Petunjuk dan Ketentuan:
Tolong ubah paragraf yang diawali "Warok yang biasa kita jumpai" dalam tulisan tentang warok Ponorogo di bawah menjadi daftar singkat yang memuat fakta utamanya.

Saya Bangga Jadi Warok

Rabu malam, 20 Juni 2012, saya sampai di Kabupaten Ponorogo, Jawa Timur. Malam itu saya sampai di Bumi Reog, setelah melakukan serangkaian perjalanan safari dari Ngawi, Megetan, dan Madiun. Di Ponorogo, saya menghadiri acara yang sangat special, karena malam itu saya dikukuhkan sebagai warga kehormatan Warok Ponorogo.

Warok merupakan bagian dari kesenian Reog, yang juga merupakan sesepuh masyarakat Ponorogo. Warok bagi masyarakat Ponorogo, seperti jawara bagi Masyarakat Banten. Mereka tidak hanya menguasai ilmu beladiri atau kanuragan, tapi juga ilmu kebatinan atau spiritual.

Karena kompetensinya itu, terutama aspek spiritualitasnya, warok mendapat tempat yang cukup strategis di masyarakat. Apa yang dikatakannya selalu didengar dan menjadi acuan. Mereka menjadi tempat meminta nasehat, dari rakyat sampai pejabat.

Ini sesuai dengan asal kata warok yaitu wewarah yang artinya petunjuk dan pengajaran. Jadi seorang warok itu adalah orang yang mampu memberi petunjuk dan pengajaran kepada orang lain tentang hidup yang baik.

Warok yang biasa kita jumpai saat pertunjukan Reog, memiliki penampilan yang khas: wajahnya merah garang dengan jenggot panjang. Dia memakai baju serba hitam dan blangkon atau ikat kepala hitam juga. Tak ketinggalan, dia selalu membawa tali putih besar, atau kolor wasiat, yang menjadi senjata andalannya.

Malam itu, prosesi pengukuhan dipimpin langsung oleh sesepuh warok Ponorogo, Ki Achmad Thobroni, disaksikan sembilan sesepuh warok lainnya, dan Bupati Ponorogo, Amin. Saya menjalani sejumlah ritual, di antaranya, membasuh tangan, kaki dan wajah, dengan air khusus yang telah disiapkan terlebih dahulu oleh para warok. Kemudian Ki Achmad Thobroni membacakan semacam surat pengangkatan sebagai warga kehormatan warok Ponorogo, baru kemudian dipakaikan pakaian serba hitam khas warok, berserta kolor wasiatnya.

Saya sangat senang dan bangga atas pengukuhan ini. Saya berterima kasih sekali untuk para sesepuh warok dan masyarakat Ponorogo atas penghargaan ini. Bagi saya pengukuhan ini sekaligus pemberian tugas baru bagi saya, sebab dengan ini saya harus ikut bertanggung jawab melestarikan kebudayaan dan kesenian Jawa, khususnya kesenian Reog.

Entri data hasil ekstraksi
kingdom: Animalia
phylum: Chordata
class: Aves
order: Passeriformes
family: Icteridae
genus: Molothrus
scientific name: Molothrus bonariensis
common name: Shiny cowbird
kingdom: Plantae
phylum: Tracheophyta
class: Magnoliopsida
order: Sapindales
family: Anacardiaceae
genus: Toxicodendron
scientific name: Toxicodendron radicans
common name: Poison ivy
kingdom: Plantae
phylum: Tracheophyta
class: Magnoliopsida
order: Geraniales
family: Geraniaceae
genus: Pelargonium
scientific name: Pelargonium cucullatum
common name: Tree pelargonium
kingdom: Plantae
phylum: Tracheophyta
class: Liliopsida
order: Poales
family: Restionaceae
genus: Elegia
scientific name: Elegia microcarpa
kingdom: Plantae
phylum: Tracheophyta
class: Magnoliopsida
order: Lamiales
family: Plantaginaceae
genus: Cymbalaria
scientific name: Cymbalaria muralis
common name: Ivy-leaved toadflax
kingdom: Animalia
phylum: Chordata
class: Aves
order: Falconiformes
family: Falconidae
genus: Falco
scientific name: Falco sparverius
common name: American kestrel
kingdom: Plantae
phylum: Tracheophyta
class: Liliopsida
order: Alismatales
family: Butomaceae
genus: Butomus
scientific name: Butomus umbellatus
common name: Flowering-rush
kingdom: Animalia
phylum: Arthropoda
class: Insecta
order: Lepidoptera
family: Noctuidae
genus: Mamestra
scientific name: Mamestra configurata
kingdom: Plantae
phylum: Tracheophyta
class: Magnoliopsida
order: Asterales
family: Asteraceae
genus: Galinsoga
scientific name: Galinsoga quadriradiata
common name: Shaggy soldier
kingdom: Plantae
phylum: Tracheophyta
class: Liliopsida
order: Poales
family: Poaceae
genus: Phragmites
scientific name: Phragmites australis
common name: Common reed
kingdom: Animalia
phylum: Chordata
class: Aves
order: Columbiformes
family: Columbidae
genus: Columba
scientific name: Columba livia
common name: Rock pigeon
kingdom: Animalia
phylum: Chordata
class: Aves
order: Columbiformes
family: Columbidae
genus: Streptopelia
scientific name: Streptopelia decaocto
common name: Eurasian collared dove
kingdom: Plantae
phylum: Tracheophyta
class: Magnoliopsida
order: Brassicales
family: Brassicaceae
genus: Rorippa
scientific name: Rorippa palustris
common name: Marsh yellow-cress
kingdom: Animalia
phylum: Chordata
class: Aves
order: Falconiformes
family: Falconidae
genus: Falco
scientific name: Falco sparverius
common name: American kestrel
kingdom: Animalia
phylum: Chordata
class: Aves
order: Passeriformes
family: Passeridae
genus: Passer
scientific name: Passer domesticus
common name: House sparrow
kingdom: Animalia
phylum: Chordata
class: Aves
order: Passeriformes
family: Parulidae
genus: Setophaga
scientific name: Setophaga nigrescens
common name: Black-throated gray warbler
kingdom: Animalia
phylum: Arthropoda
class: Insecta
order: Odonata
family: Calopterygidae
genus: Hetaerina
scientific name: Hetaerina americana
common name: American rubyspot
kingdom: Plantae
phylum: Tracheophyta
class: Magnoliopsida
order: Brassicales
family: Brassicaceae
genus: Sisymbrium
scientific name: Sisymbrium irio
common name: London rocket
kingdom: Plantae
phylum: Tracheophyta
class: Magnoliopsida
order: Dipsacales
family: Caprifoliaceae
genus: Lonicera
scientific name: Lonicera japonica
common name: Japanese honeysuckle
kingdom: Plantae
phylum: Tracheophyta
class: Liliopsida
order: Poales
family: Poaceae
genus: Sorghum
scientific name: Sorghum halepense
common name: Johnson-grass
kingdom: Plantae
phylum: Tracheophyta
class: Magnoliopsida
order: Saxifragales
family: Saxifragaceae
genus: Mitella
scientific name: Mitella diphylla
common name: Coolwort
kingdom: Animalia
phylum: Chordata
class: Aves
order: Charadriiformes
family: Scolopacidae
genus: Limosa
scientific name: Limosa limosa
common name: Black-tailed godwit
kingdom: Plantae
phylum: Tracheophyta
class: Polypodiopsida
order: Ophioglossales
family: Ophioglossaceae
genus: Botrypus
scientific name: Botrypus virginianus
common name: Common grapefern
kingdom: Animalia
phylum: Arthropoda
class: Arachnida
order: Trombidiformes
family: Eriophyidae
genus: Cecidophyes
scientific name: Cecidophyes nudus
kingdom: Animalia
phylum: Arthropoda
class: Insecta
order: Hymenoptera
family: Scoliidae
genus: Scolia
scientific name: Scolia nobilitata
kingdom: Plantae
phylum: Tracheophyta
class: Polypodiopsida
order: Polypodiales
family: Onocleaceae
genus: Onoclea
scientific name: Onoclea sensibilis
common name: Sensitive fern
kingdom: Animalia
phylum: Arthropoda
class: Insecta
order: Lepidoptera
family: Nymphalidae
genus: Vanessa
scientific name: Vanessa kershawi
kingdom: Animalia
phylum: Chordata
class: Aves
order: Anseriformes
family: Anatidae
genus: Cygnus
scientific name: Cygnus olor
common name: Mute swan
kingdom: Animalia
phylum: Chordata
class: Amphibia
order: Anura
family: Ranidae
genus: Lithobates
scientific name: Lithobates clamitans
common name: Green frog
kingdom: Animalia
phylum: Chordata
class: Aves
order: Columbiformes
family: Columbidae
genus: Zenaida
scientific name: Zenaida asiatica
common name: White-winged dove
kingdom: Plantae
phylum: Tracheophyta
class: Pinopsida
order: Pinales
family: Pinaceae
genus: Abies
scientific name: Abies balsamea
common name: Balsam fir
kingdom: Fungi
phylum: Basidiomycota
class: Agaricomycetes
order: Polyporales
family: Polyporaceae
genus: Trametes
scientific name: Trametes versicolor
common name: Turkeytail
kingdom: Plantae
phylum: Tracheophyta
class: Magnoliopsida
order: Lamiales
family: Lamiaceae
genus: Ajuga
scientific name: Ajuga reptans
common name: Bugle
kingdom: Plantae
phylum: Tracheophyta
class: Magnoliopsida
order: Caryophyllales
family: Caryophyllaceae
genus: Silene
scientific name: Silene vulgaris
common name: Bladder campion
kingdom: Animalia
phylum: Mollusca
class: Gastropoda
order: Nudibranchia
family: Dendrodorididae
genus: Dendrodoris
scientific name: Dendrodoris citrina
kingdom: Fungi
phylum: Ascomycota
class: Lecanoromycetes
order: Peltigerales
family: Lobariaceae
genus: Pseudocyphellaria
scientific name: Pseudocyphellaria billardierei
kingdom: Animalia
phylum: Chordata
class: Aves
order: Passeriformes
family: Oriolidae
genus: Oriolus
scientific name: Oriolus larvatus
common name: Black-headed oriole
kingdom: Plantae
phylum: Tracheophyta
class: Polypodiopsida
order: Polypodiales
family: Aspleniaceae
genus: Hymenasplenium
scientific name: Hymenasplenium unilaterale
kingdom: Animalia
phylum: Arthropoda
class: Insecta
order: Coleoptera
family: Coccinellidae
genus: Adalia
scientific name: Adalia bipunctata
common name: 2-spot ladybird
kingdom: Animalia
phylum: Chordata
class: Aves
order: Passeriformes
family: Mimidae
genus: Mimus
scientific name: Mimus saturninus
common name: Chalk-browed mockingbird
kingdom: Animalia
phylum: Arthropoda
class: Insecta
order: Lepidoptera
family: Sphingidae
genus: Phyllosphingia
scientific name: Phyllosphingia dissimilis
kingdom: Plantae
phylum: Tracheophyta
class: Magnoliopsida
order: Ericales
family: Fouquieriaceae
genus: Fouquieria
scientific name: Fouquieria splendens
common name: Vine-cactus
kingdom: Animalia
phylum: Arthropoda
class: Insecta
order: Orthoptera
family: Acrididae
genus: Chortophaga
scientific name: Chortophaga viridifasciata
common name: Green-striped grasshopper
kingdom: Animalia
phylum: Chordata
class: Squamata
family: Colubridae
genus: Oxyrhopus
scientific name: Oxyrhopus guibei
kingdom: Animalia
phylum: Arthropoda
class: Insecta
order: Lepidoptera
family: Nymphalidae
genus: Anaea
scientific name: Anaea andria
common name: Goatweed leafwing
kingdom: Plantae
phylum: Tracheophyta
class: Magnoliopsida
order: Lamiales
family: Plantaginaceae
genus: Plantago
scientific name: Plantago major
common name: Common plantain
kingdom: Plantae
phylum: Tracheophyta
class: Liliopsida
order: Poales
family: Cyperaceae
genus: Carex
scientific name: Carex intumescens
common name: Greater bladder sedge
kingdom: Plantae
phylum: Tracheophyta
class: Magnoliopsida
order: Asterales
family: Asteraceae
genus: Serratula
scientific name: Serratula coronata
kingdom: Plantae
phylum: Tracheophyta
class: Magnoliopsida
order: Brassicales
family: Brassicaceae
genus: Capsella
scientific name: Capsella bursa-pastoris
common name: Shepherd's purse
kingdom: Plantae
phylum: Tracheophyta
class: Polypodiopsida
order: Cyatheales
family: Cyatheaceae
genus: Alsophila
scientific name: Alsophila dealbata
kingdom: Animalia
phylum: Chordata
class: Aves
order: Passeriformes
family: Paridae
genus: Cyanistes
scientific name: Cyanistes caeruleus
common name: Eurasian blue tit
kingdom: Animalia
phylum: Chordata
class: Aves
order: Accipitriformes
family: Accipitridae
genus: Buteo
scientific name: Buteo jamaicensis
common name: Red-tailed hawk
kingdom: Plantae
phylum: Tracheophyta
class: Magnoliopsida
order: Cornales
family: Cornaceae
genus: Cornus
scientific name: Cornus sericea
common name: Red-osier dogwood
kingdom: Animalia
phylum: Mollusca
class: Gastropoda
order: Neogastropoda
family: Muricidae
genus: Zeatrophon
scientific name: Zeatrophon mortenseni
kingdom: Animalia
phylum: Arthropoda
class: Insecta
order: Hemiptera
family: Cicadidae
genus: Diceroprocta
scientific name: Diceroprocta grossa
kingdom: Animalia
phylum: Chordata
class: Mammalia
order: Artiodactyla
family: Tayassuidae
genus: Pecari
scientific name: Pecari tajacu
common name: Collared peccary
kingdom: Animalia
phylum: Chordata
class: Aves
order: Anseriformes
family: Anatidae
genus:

Jawaban Tertulis:
Penampilan khas warok dalam pertunjukan Reog:
- Wajah merah garang dengan jenggot panjang.
- Baju serba hitam, dengan blangkon atau ikat kepala yang juga hitam.
- Selalu membawa tali putih besar atau kolor wasiat, senjata andalannya.